- Task details
From the listing below, output only the lines starting at the line that has "हाँ, यह राजस्थान" and ending at the line that has "क्या यह पंचायत चुनाव की लेटेस्ट वोटर", exactly as they appear, ends included.

- Given entries
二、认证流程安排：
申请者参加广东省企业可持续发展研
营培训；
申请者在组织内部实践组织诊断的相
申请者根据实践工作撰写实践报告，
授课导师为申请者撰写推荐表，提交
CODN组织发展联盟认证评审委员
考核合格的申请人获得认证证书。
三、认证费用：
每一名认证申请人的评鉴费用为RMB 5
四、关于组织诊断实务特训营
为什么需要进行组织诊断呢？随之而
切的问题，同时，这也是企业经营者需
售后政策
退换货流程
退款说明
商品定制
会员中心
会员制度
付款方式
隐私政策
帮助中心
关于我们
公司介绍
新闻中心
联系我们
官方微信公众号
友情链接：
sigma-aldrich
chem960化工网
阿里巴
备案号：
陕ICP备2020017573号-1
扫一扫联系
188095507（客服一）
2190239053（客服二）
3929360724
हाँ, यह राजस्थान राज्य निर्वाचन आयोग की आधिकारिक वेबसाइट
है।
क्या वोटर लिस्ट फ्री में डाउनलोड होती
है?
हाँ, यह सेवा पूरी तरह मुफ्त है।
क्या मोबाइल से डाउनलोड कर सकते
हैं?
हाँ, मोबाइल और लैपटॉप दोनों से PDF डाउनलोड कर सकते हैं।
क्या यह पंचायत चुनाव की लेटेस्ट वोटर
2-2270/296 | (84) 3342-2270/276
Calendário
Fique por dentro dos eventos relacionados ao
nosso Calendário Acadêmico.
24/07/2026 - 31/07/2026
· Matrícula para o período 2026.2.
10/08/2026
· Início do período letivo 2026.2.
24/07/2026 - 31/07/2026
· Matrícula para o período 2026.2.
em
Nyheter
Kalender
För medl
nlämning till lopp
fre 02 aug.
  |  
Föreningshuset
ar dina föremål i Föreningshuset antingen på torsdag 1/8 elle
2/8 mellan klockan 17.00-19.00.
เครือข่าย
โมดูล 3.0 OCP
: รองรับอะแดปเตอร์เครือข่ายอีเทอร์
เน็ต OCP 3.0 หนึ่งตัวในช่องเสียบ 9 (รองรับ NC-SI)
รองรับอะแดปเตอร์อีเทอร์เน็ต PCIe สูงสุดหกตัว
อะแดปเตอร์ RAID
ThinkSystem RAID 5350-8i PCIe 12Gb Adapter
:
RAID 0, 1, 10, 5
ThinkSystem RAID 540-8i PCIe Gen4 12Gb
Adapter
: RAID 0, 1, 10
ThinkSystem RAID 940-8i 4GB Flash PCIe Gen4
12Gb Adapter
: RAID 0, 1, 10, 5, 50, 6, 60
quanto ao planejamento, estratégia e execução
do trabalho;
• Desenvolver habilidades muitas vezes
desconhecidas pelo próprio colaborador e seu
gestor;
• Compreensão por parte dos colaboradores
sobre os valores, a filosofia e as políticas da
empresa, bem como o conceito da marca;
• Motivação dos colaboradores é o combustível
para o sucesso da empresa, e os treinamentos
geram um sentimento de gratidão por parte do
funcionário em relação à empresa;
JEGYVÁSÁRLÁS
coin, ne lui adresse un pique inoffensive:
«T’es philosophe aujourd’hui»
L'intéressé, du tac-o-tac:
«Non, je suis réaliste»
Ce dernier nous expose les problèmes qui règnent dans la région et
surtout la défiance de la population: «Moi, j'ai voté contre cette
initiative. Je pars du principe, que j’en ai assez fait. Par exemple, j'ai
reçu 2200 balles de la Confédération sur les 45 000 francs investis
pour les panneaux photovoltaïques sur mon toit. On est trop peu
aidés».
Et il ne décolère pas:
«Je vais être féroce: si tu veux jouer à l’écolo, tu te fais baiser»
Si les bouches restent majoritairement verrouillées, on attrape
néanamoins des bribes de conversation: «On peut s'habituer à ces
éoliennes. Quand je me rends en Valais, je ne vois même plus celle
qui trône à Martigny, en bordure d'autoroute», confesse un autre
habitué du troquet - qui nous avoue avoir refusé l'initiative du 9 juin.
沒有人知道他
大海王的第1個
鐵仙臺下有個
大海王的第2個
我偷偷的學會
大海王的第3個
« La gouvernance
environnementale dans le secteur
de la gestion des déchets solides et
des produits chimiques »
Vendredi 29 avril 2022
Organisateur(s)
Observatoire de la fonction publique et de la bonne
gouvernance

- Result
हाँ, यह राजस्थान राज्य निर्वाचन आयोग की आधिकारिक वेबसाइट
है।
क्या वोटर लिस्ट फ्री में डाउनलोड होती
है?
हाँ, यह सेवा पूरी तरह मुफ्त है।
क्या मोबाइल से डाउनलोड कर सकते
हैं?
हाँ, मोबाइल और लैपटॉप दोनों से PDF डाउनलोड कर सकते हैं।
क्या यह पंचायत चुनाव की लेटेस्ट वोटर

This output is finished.